People around town have been referring to them as stink bugs, and it seems as though this fall they are everywhere around town.
The good news is, these little brown invaders are not harmful, though they may be a nuisance.
They aren't actually stink bugs, though they stink if you crush them, said Jon Nute, an extension field specialist in the natural resources department at the UNH Cooperative Extension's Hillsborough County branch. They are western conifer seed bugs, Nute said, and thankfully the recent invasion is as harmless as a lady bug infestation.
"They look offensive, but they don't bite, they don't do any damage to your home,” Nute said, calling the bugs a nuisance.
Like stink bugs, these guys give off an odor and they may leave a little brown stain on your wall if you crush them, Nute said.
Instead, Nute recommends releasing them back outside if they have sought warmer climes in your home, or vacuuming them up will do just fine.
According to a file on the UNH Cooperative Extension's website “The adult WCSB is a dull brownish color, about ¾-inch long, with a flattened leaf-like expansion on the hind legs and a faint white zigzag stripe pattern across the midpoint of its upper surface. When an adult insect takes flight, it lifts its wings to reveal bright yellow-orange areas on its back.
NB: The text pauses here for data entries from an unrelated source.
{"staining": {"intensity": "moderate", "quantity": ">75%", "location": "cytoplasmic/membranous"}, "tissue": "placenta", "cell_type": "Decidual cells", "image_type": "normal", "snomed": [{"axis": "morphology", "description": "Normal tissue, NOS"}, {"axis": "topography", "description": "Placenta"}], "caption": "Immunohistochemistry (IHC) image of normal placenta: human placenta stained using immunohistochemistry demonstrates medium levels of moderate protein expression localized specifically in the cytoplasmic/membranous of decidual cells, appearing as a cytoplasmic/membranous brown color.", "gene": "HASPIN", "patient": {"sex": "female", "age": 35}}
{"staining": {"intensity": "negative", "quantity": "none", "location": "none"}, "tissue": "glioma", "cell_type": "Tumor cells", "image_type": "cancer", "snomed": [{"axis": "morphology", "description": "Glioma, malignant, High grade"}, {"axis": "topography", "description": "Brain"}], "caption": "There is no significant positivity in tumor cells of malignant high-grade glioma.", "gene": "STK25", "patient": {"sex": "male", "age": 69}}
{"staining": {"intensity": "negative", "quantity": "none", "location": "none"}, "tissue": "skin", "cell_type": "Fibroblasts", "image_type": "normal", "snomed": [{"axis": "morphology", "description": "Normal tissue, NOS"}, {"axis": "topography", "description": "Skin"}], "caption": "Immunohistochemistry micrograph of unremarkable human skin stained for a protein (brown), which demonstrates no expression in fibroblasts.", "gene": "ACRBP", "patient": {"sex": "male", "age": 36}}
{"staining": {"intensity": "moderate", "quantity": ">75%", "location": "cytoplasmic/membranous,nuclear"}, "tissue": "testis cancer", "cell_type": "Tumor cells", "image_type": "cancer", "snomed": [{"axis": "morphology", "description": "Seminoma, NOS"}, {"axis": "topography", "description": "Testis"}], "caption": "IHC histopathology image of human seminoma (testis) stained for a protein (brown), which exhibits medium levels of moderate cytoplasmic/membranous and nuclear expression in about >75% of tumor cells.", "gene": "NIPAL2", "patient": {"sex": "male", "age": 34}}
“In flight, the adults make a buzzing sound like a bumblebee.”
There are some measures you can take to try to prevent them from invading your home, especially if you're particularly squeamish about having unwanted insects in your home:
- Be sure to screen attic or wall vents, chimneys and fireplaces so you block their points of entry.
- Eliminate or caulk gaps around door and window frames and soffits
- Tighten up loose-fitting screens, windows or doors to prevent these insects from getting into your home.
The seed bugs feed on coniferous plants, according to the Cooperative Extension. Host plants include white pine, red pine, Scotch pine, Austrian pine, Mugho pine, white spruce, Douglas fir and hemlock. Due to the proximity of these types of plants to many New Hampshire homes, its likely that as the temperatures drop, they will seek shelter inside, read: your home.
And if you're wondering why all of a sudden there's been an explosion of these six-legged creatures, Nute said they are fairly new to the area.
“We never had them before,” Nute said. “As their name suggests, Western, they have come to us from other parts of the country.”
According to the University of Rhode Island, these bugs started expanding east, arriving in Western New York by 1990 and Rhode Island by 1996. Since then, they've continued to progress north.
The first one was recorded in New Hampshire in 1997 and they were first in Sullivan and Cheshire counties, according to a document on the Cooperative Extension site. However, Nute estimated they didn't really appear in force in Hillsborough County until about five years ago
The bugs hibernate in warm spaces during the winter – inside buildings – and then head back outdoors as the weather warms up, to breed – so their numbers grow more and more each year.
Nute said last year's mild winter may have contributed to the higher numbers this year.
Nute suggested releasing the bugs outdoors, and taking steps to seal your home in order to keep them out. Because of their harmless nature, Nute advised against using harmful insecticides to kill them. Most insecticides are poisonous to people.
"I'd hate to have you spray insecticide all over the house when it's not necessary," Nute said.